Guilty Pleasures

Sometimes when I do interviews, the questions is asked: “What is your guilty pleasure?” Lately I’ve been answering with America’s Next Top Model. I thought there could not be a show more empty, more shallow and without substance that this: and that’s what draws me in. No thinking required, and the occasional: “Wow, I can’t believe these are real people.” Which is why, last night, I got sucked into a Paris Hilton’s My New BFF marathon that was playing on Star TV. This show has even less substance that Top Model…in fact it has no substance at all. At least in Top Model the girls had a goal in life, a dream to live out, a destination in mind. This BFF show has none of that. The girls on the show are made to seem that they have no intention in life, no reason to work hard or be challenged on TV (or in reality) other than to hang out with a stranger who is really famous and really rich. It’s genius. Pure evil genius. And I watched three hour-long episodes in a row, mostly just to confirm that my mind was being boggled for the right reasons, that this show is nothing more than an infommercial for the Paris Hilton brand. Luckily for me the marketing had the opposite effect and after seeing what was apparently the gaudy interior of Ms. Hilton’s house, I vowed never to even go into a store that carried Paris Hilton merchandise.

Watching a train wreck happen before your eyes is definitely what makes reality TV so addictive and popular. Also it eliminates the need for full-time writers to be hired on a production. But even worse than American reality TV is Canadian reality TV. Namely our latest, guiltiest pleasure: Disband on MuchMusic. Based firmly in Toronto, this show has Greig Nori from Treble Charger following and coaching a new band along the seamy edges of the music biz, culminating with the band performing on TV and an ultimate decision by a panel of “experts” on whether or not the band in question should continue to exist or…DISBAND! It’s awesome. And brutal. Sometimes we see people we know on the show (not in the bands but industry types), which makes it all the more painful and dark.

Other than that, the only good shows on TV are Chef Abroad with Michael Smith, and of course Top Chef which are both guiltless pleasures. And Entourage. But until the next season of Lost starts in 2009, I’ll just be wallowing in rubbish reality TV.

“Lost” and I

Being home (and not on tour) has allowed us to fall into some fairly pedestrian routines.
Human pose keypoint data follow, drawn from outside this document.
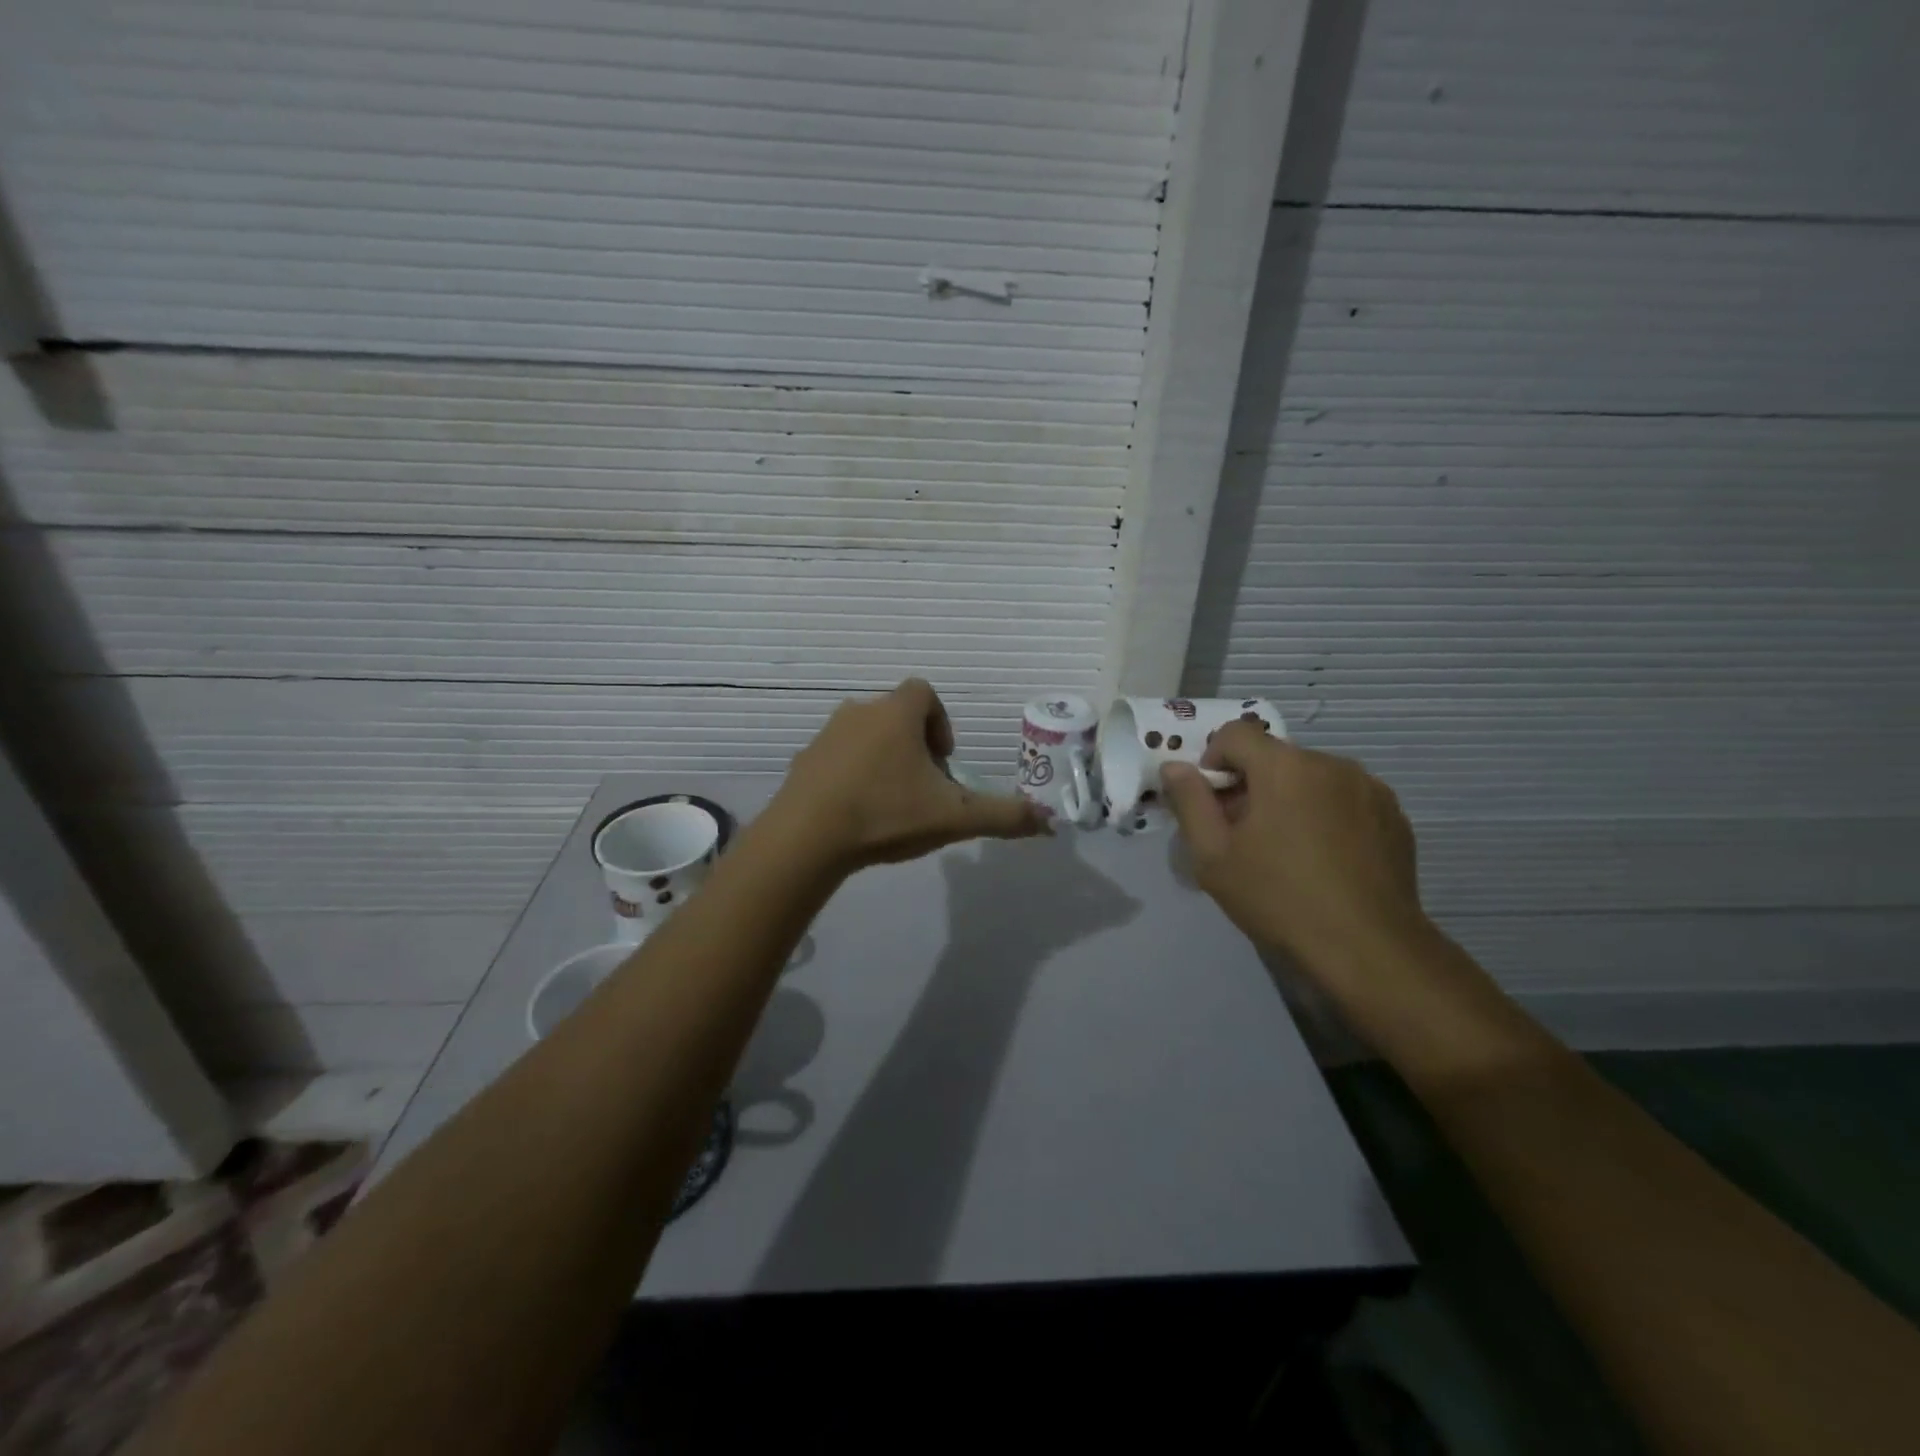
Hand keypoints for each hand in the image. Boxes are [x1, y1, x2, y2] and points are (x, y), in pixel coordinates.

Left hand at [770, 678, 1048, 872]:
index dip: (941, 722)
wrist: (807, 837)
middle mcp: (859, 712)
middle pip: (895, 716)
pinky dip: (851, 776)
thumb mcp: (954, 817)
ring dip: (882, 760)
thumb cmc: (886, 813)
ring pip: (865, 737)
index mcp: (896, 714)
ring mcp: (825, 735)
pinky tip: (856, 814)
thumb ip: (1003, 816)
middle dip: (914, 747)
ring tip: (890, 804)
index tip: (943, 761)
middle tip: (922, 788)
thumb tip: (1049, 823)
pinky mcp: (802, 761)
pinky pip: (836, 759)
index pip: (924, 692)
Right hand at [1162, 724, 1430, 979]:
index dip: (1213, 762)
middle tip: (1246, 836)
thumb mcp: (1213, 855)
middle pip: (1274, 757)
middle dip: (1252, 785)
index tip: (1215, 806)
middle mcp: (1330, 763)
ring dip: (1291, 798)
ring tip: (1289, 851)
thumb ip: (1189, 801)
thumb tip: (1174, 766)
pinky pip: (1344, 798)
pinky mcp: (1393, 815)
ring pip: (1311, 777)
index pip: (1235, 734)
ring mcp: (1369, 788)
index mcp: (1284, 766)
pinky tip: (1326, 860)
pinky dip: (1326, 815)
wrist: (1368, 948)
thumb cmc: (1279, 898)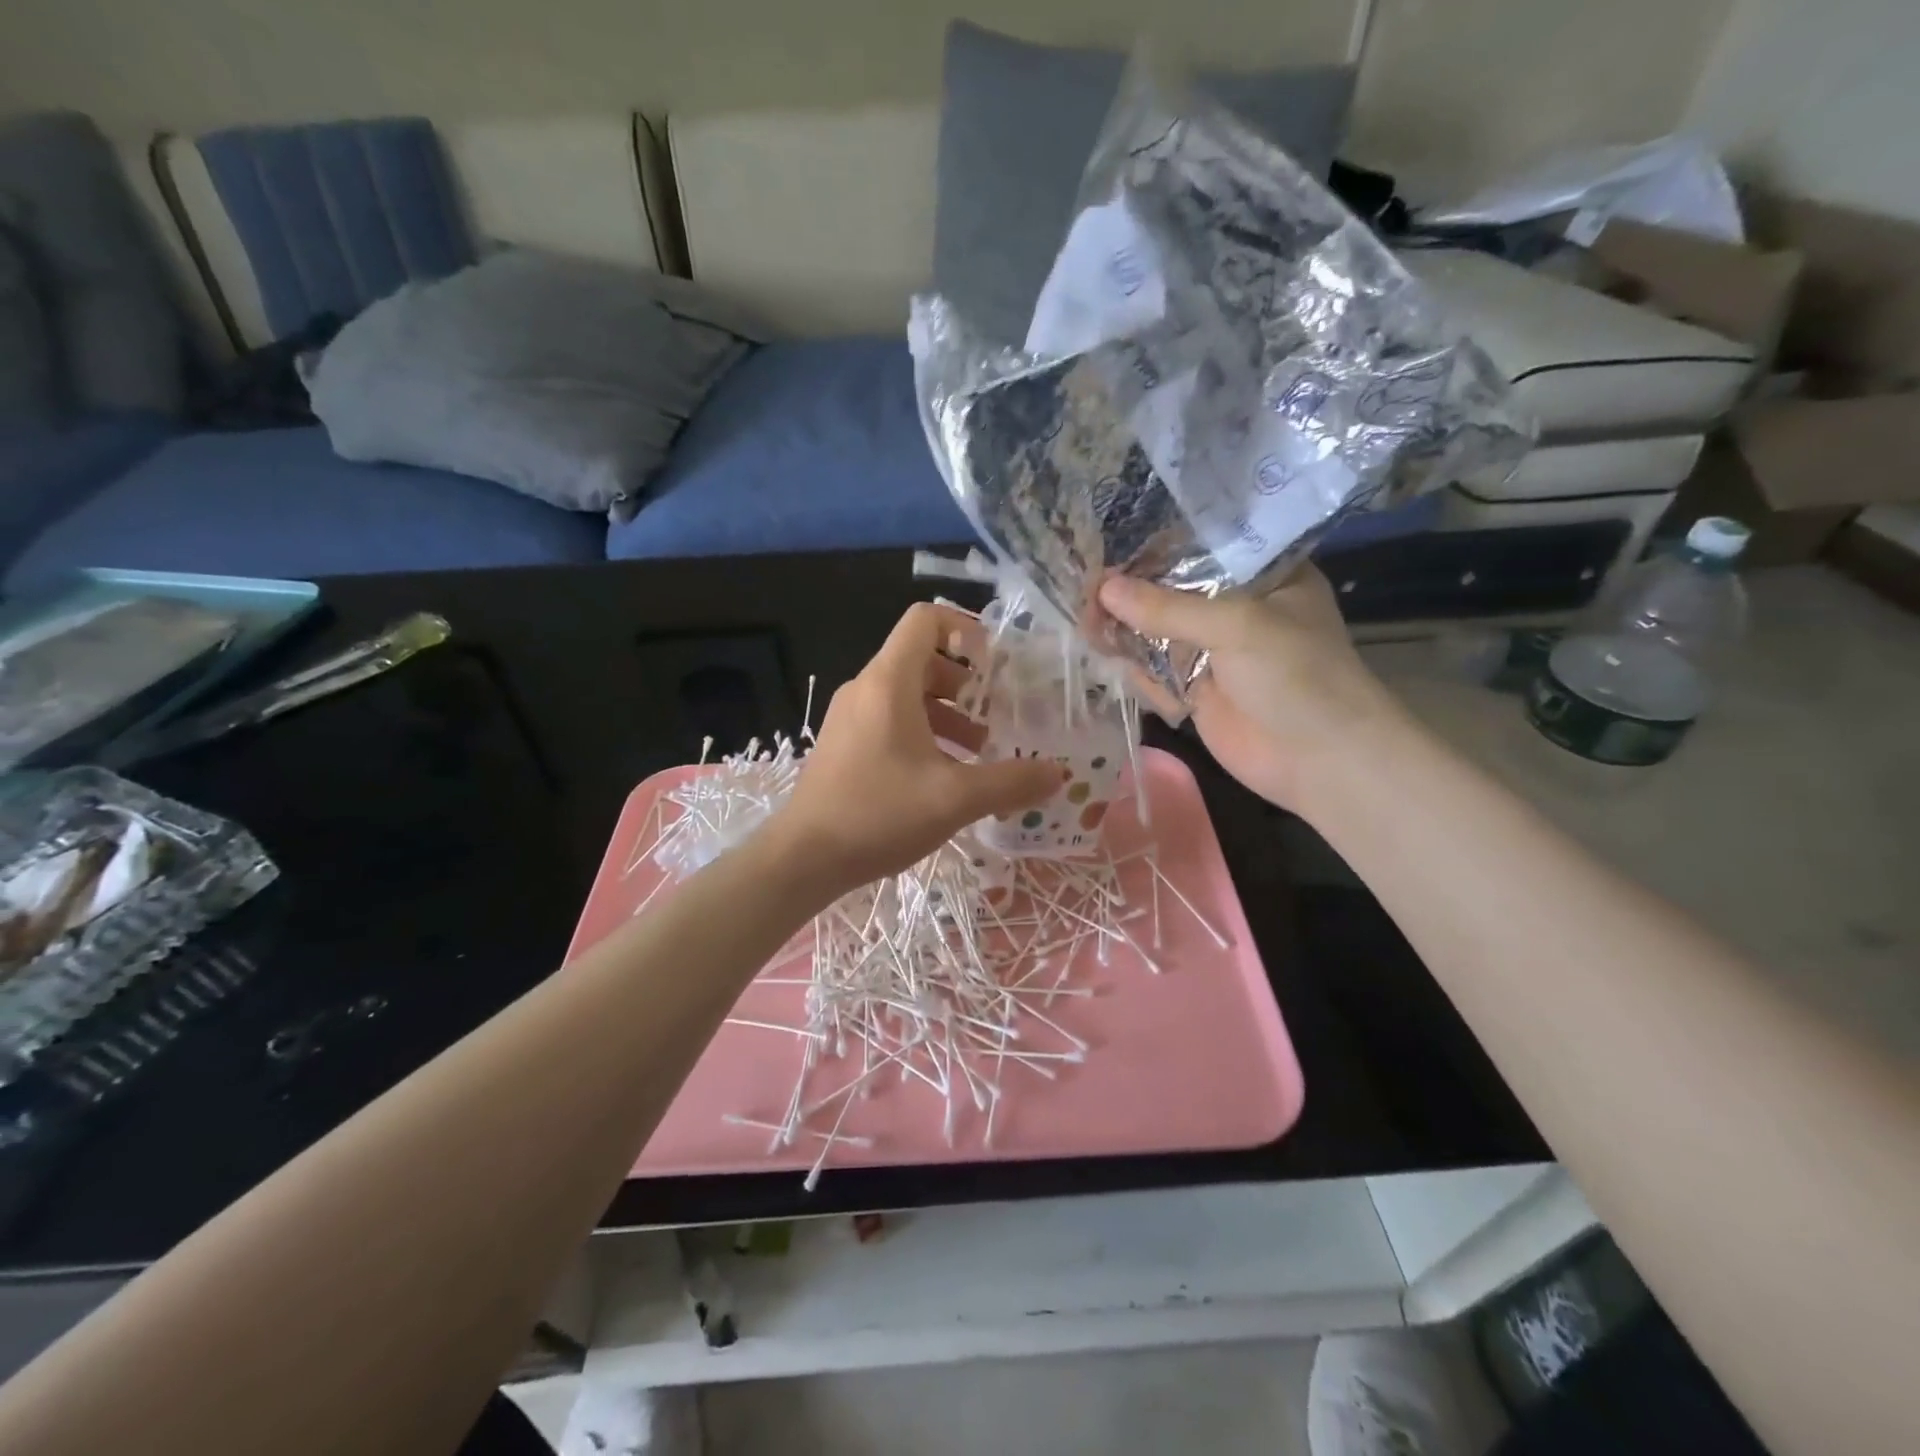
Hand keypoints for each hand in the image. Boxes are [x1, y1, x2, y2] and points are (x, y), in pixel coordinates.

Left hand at [765, 603, 1062, 900]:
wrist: (803, 858)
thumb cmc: (879, 813)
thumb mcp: (955, 798)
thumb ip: (1011, 783)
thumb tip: (1058, 774)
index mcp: (888, 682)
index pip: (925, 620)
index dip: (965, 628)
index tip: (995, 665)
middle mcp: (866, 688)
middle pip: (921, 658)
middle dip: (965, 681)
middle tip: (996, 712)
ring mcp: (850, 717)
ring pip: (907, 694)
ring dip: (947, 712)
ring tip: (979, 749)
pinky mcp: (845, 744)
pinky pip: (890, 720)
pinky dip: (924, 732)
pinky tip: (944, 774)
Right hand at [1098, 567, 1408, 812]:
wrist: (1321, 762)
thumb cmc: (1296, 675)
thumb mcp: (1236, 625)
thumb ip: (1167, 608)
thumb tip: (1103, 588)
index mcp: (1264, 576)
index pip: (1202, 549)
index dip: (1156, 548)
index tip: (1110, 546)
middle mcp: (1238, 608)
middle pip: (1172, 594)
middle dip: (1131, 594)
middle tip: (1088, 592)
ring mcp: (1216, 653)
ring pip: (1158, 634)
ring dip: (1125, 631)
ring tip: (1087, 625)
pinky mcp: (1198, 692)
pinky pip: (1156, 672)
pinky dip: (1135, 668)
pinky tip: (1111, 659)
Usually centered around some television event, Thursday nights have become Lost night. Previous domestic lock downs have included Hell’s Kitchen, Top Chef, and originated with earlier seasons of Amazing Race (now it sucks).

The thing that doesn’t work very well about Lost night is that I’ve only seen a few episodes from various seasons. It’s the sort of show that has so many meandering plots and twists and sub-plots that when I watch it with Murray I’m compelled to ask a bunch of questions during the commercial breaks: “Who’s Sawyer?” and “I thought that guy was dead?” and then more queries about the Dharma Initiative, The Others and The Oceanic 6. Even I think it’s annoying.

But I’m afraid to catch up because it would mean an incredible investment in TV time. Lost is already in its fourth season, meaning hours of watching. Once on tour I tried to start from the beginning. I was in my dark bunk on the tour bus, watching the first episode on my laptop. It made me really tense: my teeth were clenched the whole time and I had trouble falling asleep. Needless to say I didn’t invest much more time in Lost. I prefer to sleep.

Lost all started on the bus. Krief introduced the first season on DVD and immediately Murray and him were cracktastically addicted. They still call each other just to talk about it and the possible “theories.” I guess this is why the show is such a success, because it is so complex and multi-dimensional. And kind of scary.

Thursday nights are still fun, despite of my naïvieté.